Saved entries
------------------------------------------------------------
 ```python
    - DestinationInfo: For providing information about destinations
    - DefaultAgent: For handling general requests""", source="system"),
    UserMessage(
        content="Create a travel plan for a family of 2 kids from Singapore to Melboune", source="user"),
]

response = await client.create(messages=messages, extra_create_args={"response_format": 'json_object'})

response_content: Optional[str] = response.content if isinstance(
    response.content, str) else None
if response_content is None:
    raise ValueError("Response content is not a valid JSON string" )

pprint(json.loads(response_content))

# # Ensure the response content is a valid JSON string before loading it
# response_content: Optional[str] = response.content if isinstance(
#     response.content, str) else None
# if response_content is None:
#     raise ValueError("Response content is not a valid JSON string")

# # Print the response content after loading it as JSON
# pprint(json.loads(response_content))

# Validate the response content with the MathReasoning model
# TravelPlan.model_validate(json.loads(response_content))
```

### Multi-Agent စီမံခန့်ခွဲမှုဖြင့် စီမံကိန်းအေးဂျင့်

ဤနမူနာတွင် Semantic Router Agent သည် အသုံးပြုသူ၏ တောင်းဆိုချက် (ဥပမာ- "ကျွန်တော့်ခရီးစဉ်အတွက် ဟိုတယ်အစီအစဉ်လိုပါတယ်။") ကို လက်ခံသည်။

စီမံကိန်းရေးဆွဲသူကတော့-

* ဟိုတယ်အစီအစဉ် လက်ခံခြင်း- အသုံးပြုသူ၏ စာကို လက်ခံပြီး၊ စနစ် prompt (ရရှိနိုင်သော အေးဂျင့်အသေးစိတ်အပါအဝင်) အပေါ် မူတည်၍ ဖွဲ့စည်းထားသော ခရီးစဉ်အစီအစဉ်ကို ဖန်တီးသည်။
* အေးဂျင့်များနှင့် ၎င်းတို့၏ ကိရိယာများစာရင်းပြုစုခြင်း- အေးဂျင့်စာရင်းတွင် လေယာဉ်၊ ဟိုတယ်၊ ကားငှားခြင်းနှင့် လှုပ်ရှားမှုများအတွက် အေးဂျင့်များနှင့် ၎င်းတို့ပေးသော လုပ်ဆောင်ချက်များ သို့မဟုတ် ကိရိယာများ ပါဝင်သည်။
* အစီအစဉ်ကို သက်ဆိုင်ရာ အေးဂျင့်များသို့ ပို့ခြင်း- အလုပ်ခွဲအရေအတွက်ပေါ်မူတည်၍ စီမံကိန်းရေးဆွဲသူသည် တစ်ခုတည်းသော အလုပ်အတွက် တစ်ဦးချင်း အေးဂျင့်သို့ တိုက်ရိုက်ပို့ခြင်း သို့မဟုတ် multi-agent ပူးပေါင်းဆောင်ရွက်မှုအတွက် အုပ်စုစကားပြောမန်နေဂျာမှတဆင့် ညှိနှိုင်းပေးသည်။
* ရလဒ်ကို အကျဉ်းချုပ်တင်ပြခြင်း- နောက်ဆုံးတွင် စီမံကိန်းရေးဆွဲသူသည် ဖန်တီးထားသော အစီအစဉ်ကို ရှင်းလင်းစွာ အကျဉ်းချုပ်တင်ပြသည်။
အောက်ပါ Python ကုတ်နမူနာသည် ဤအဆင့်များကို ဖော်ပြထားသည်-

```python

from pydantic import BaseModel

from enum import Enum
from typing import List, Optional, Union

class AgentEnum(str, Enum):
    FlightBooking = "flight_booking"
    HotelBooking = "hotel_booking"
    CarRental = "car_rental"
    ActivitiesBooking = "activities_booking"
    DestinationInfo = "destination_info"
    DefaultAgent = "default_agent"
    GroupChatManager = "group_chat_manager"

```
------------------------------------------------------------
■ **Exercise description**:
Copy out all the records exactly.

■ **Solution to this task**:
 ```python
    - DestinationInfo: For providing information about destinations
    - DefaultAgent: For handling general requests""", source="system"),
    UserMessage(
        content="Create a travel plan for a family of 2 kids from Singapore to Melboune", source="user"),
]

response = await client.create(messages=messages, extra_create_args={"response_format": 'json_object'})

response_content: Optional[str] = response.content if isinstance(
    response.content, str) else None
if response_content is None:
    raise ValueError("Response content is not a valid JSON string" )

pprint(json.loads(response_content))

# # Ensure the response content is a valid JSON string before loading it
# response_content: Optional[str] = response.content if isinstance(
#     response.content, str) else None
# if response_content is None:
#     raise ValueError("Response content is not a valid JSON string")

# # Print the response content after loading it as JSON
# pprint(json.loads(response_content))

# Validate the response content with the MathReasoning model
# TravelPlan.model_validate(json.loads(response_content))
```

### Multi-Agent စီမံခန့်ခွဲမှုဖြင့် စီမံကိန်းအေးဂျင့်

ဤနမူနာတွင် Semantic Router Agent သည် အသုံးပြုသူ၏ တောင်းဆိုချက် (ဥပမာ- "ကျွန်တော့်ခရီးစဉ်အတွက် ဟိုတယ်အစီအစဉ်လိုပါတယ်။") ကို လက်ခံသည်။

စီမံကိန်းရေးဆွဲသူကတော့-

* ဟိုတယ်အစီအစဉ် လက်ခံခြင်း- အသုံးပြုသူ၏ စာကို လက်ခံပြီး၊ စနစ် prompt (ရရှိနိုင်သော အေးဂျင့်အသေးစိတ်အပါအဝင်) အပေါ် မူတည်၍ ဖွဲ့စည်းထားသော ခရီးစဉ်အစီအစဉ်ကို ဖန်တီးသည်။
* အေးဂျင့်များနှင့် ၎င်းတို့၏ ကိရိယာများစာရင်းပြုစုခြင်း- အေးဂျင့်စာရင်းတွင် လေယာဉ်၊ ဟိုတယ်၊ ကားငှားခြင်းနှင့် လှုပ်ရှားမှုများအတွက် အေးဂျင့်များနှင့် ၎င်းတို့ပေးသော လုပ်ဆောင်ချက်များ သို့မဟုတ် ကိရိယာများ ပါဝင်သည်။
* အစီအစဉ်ကို သက်ဆိုင်ရာ အေးဂျင့်များသို့ ပို့ခြင်း- အလုပ်ခွဲအရေအတွက်ပေါ်မူတည်၍ စီမံကိန်းရေးဆွဲသူသည် တစ်ခုတည်းသော အလုပ်အတွက် တစ်ဦးချင်း အေးဂျင့်သို့ တိုက်ရိုက်ပို့ခြင်း သို့မဟုတ် multi-agent ပူးပေါင်းဆောင်ရွက်မှုအတွက် အုပ်စုစကားပြောမန်နေဂျာမှတဆင့် ညှိနှိုင်းပေးသည်။
* ရလဒ်ကို အကျဉ်းချုပ်တင်ပြခြင်း- နောက်ဆုံးတွင် စီမံကိန်းရေးဆွဲသူသည် ဖန်တီးထားသော အစီအစဉ်ကို ရှင်းလင်းစွာ အကျဉ်းချုပ်တင်ပြသည်။
အောက်ပါ Python ကုတ်နမူနာသည် ဤအဆင့်များကို ဖော်ပြထားသည်-

```python

from pydantic import BaseModel

from enum import Enum
from typing import List, Optional, Union

class AgentEnum(str, Enum):
    FlightBooking = "flight_booking"
    HotelBooking = "hotel_booking"
    CarRental = "car_rental"
    ActivitiesBooking = "activities_booking"
    DestinationInfo = "destination_info"
    DefaultAgent = "default_agent"
    GroupChatManager = "group_chat_manager"

```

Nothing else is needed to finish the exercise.